第30話 魔法国エミリア
事の始まりはやはり、魔界の門が開いたことに起因していた。
魔界の門より溢れ出した高濃度の魔素はハルモニア大陸の西半分を包み、数多くの人間が死に至った。
だが、それでも魔素に適合することができた約4割の人々はかろうじて命を永らえていた。
どうにか生き残ることのできた彼らは安寧の地を求めて魔素に汚染されていないハルモニア大陸の東側を目指していく。
親が、子供が、恋人が、周囲の人々が次々に死んでいく。
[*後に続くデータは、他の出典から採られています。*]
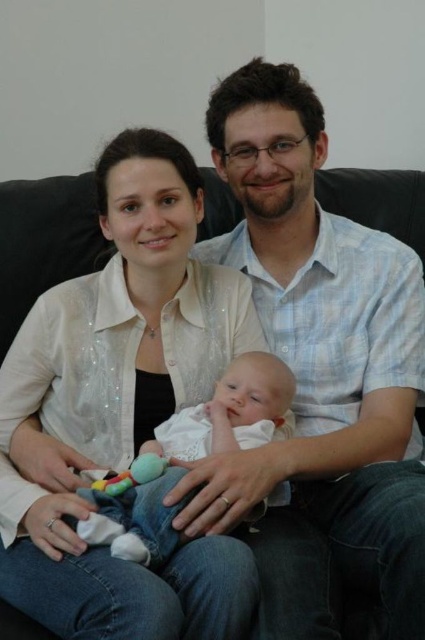
Describe the element at coordinates (187, 458) in the screenshot. I see `white soft fabric baby at center` at that location.

Is white soft fabric baby at center smaller than plush multicolored toy at center?

Incorrect, white soft fabric baby at center is not smaller in size than plush multicolored toy at center.

Does point (238, 380) come in front of point (158, 465)?

That is False.

Locate an element on the screen. This screenshot has height=640, width=425. white soft fabric baby at center is located at coordinates [x=187, y=458].

Which of these two, white glittery blouse at center or white soft fabric baby at center, stands shorter?

With less height is white soft fabric baby at center.

Between white glittery blouse at center and white soft fabric baby at center, which one is positioned higher?

white glittery blouse at center is above.

Does point (54, 352) come in front of point (268, 371)?

Yes, point (54, 352) is closer to viewer.

Locate an element on the screen. This screenshot has height=640, width=425. white glittery blouse at center is located at coordinates (121, 408).

Does point (277, 525) lie behind point (62, 480)?

That is False.

The width and height of the screenshot is (425, 640). Identify the location of blue plaid shirt at center. (323, 346).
次に死ぬのは自分かもしれないという恐怖。
そんな地獄から逃げ出そうと、命懸けで東側に辿り着いた人々を待っていたのは、
さらなる地獄だった。
魔素による侵食を免れた東側の人々は、西側から逃げてきた人々を「穢れ人」と呼んで蔑み、恐れ、迫害した。
東側では魔素に汚染された人間に近づくと魔素が感染するという噂が流れ、西側から来た人々は徹底的に避けられ、追い返された。
その傾向は魔素領域との区切りとなる大境界、大陸中央付近でより強く、当時より奴隷国家であったアスキルドでは常軌を逸した穢れ人への迫害が行われていた。
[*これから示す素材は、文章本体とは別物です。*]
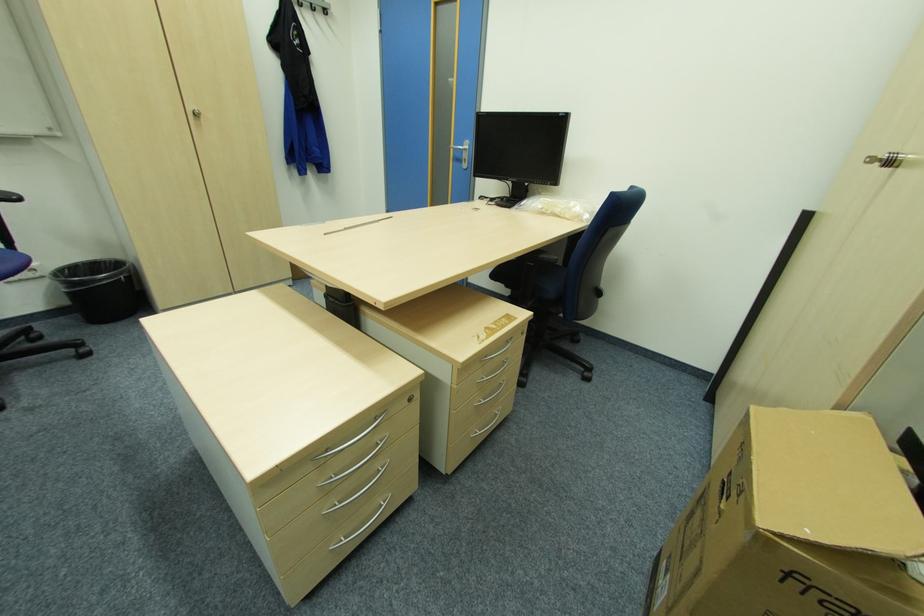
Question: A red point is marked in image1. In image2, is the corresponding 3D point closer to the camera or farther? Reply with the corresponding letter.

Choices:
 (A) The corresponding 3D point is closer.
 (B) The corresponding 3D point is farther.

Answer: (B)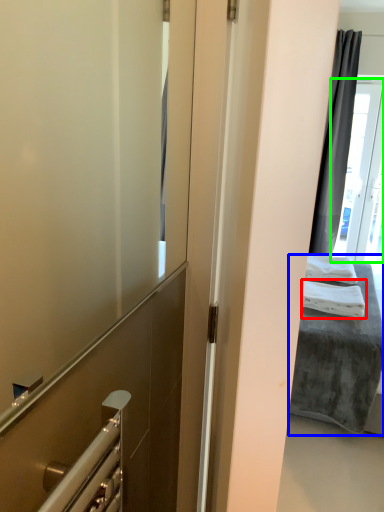
Question: Which is nearer to the bath towel (highlighted by a red box)? bed (highlighted by a blue box) or glass door (highlighted by a green box).

Choices:
 (A) bed
 (B) glass door

Answer: (A)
アスキルドはハルモニア大陸の南部のやや東寄りにあり、魔素の充満する領域と隣接してしまったが故にアスキルドの国民たちの精神は恐慌と過剰防衛の状態にあったのだ。
実際に西側から生き残った者たちの中には体内の魔素をコントロールできずに半狂乱状態に陥っている者も少なからずおり、逃げ延びた先での住民との凄惨な事件が絶えないでいた。
魔界の門が開いてから数年が経ち、魔素に侵された人たちから伝染することはないと世間に知れ渡ると事態はさらに悪化した。
ああ、これからは安心して迫害できる、と。
穢れ人を堕ちた人間として見下す風潮が広まり、アスキルドでは彼らを率先して捕えて最下層の奴隷として扱うことが横行していった。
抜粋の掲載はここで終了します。